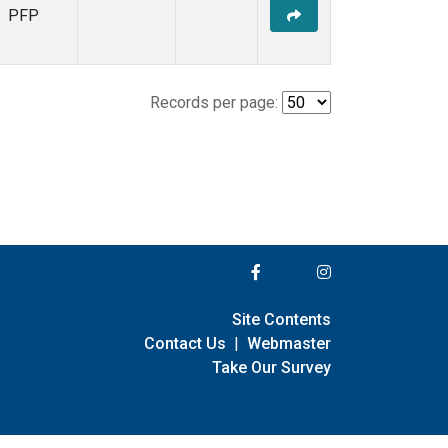
PFP
Records per page:
Site Contents
Contact Us
|
Webmaster
Take Our Survey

★ ★ ★ ★

Repeat the listing exactly, minus its pictures.

PFP
Records per page:
Site Contents
Contact Us
|
Webmaster
Take Our Survey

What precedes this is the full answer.